Ocena Powstania Warszawskiego
Ojciec pana Henryka zmarł w rocznicę odzyskania niepodległości przez Polskę, 11 listopada 1981 roku. Jako patriota, zaangażowany w walkę z okupantem na kilku frontach, o Powstaniu Warszawskim, w którym przecież brał czynny udział, mówił tak: to był wielki błąd, który kosztował życie setek tysięcy ludzi.
- Ojciec uważał, że decyzja o powstaniu była przedwczesna - wyjaśnia pan Henryk. I już ze swojej perspektywy jako wojskowego z długim stażem dodaje: - Rozumiem, że było to podyktowane względami politycznymi. Ale weźmy pod uwagę to, że żołnierze z frontu białoruskiego i ukraińskiego w walkach z Niemcami pokonali kilkaset kilometrów, żeby dotrzeć do linii Wisły i Bugu. W międzyczasie wykrwawiały się, traciły sprzęt, amunicję, żywność. Potrzeba było czasu, żeby uzupełnić zapasy, zregenerować siły.
Zdaniem pana Henryka za odwleczeniem w czasie Powstania przemawiał chroniczny brak broni i amunicji. - W niektórych pododdziałach, w których ojciec prowadził szkolenia, jedna sztuka broni przypadała na dziesięciu żołnierzy. Brakowało amunicji, granatów, nie mówiąc już o broni maszynowej czy przeciwpancernej.
Za przyspieszeniem - ewidentna wola walki i nadzieja. - Odgłosy zbliżającego się od wschodu frontu napawały optymizmem, że nadciąga pomoc, musi się udać, broń się zdobędzie na hitlerowcach. Tym bardziej, że panowało przekonanie, iż z powstańcom z pomocą przyjdzie rząd londyński, a w szczególności 1 Samodzielna Brygada Spadochronowa gen. Sosabowskiego.
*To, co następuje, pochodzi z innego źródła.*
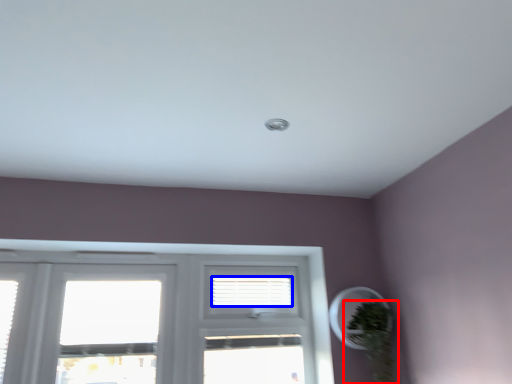
Question: Which of the following is the closest to the observer, houseplant (highlighted by a red box) or blind (highlighted by a blue box)?

Choices:
 (A) houseplant
 (B) blind

Answer: (A)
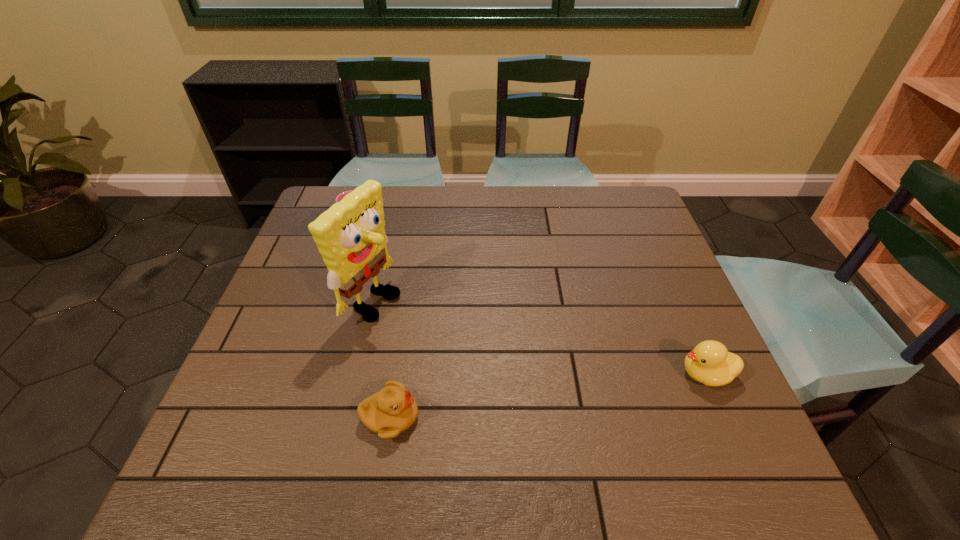
Locate an element on the screen. free location located 0.250m on the face of the sponge is located at coordinates (484, 353).

Image resolution: width=960 pixels, height=540 pixels. I want to click on free space located 0.270m on the face of the sponge, so [492, 357].

Where is `free space located 0.220m on the face of the sponge`? Image resolution: width=960 pixels, height=540 pixels. free space located 0.220m on the face of the sponge is located at coordinates (472, 348).

The width and height of the screenshot is (960, 540). Identify the location of blank area located on the side with the handle of the farthest object. [x=423, y=295].

The width and height of the screenshot is (960, 540). I want to click on vacant area located on the side with the handle of the farthest object, so click(398, 268).

This screenshot has width=960, height=540. What are the coordinates of `vacant area situated 0.340m on the side with the handle of the farthest object` in the screenshot? It's located at (423, 295).

Where is `object that is positioned at the far edge`? The height and width of the screenshot is (540, 960). object that is positioned at the far edge is located at coordinates (342, 195).

Identify the location of object at the near edge. (391, 411).

Where is `object that is positioned at the left edge`? Image resolution: width=960 pixels, height=540 pixels. object that is positioned at the left edge is located at coordinates (342, 195).

The height and width of the screenshot is (540, 960). In order to click on object that is at the right edge in this screenshot , I will do `click(710, 363)`.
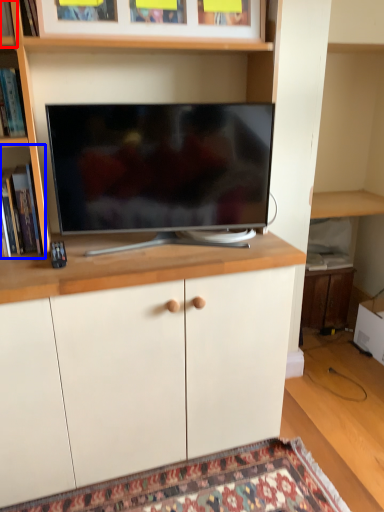
Question: Which object appears closest to the camera in this image, shelf (highlighted by a red box) or shelf (highlighted by a blue box)?

Choices:
 (A) shelf
 (B) shelf

Answer: (A)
Czy to oznacza, że przesunięcie godziny "W" o kilka tygodni zmieniłoby losy Powstania? Pan Henryk szczerze wątpi. - Ze strony dowództwa Armii Czerwonej i władz Związku Radzieckiego nie było zbyt wielkiej woli politycznej, żeby wesprzeć powstańców. Rząd londyński stawiał sprawę jasno: my zrobimy powstanie, przejmiemy stolicę, a później panom już podziękujemy, więc trochę nie dziwię się, że Stalin nie pałał zbytnią chęcią udzielenia pomocy walczącej Warszawie - ocenia. Podkreśla też, że na pytanie o sens Powstania trudno jednoznacznie odpowiedzieć. - Inne źródła historyczne mówią, że powstanie musiało wybuchnąć, bo Niemcy planowali zrównać z ziemią Warszawę. Tak czy owak im się to udało.
I wreszcie dodaje: - Bezspornym jest fakt, że ogrom patriotyzmu, poświęcenia i heroizmu zarówno żołnierzy podziemia - bez względu na przynależność organizacyjną, zwykłych mieszkańców stolicy, podobnie jak i żołnierzy I Armii WP walczących o Przyczółek Czerniakowski, w walce z najeźdźcą o wolność jest nie do opisania. Żadne słowa nie są w stanie tego odzwierciedlić.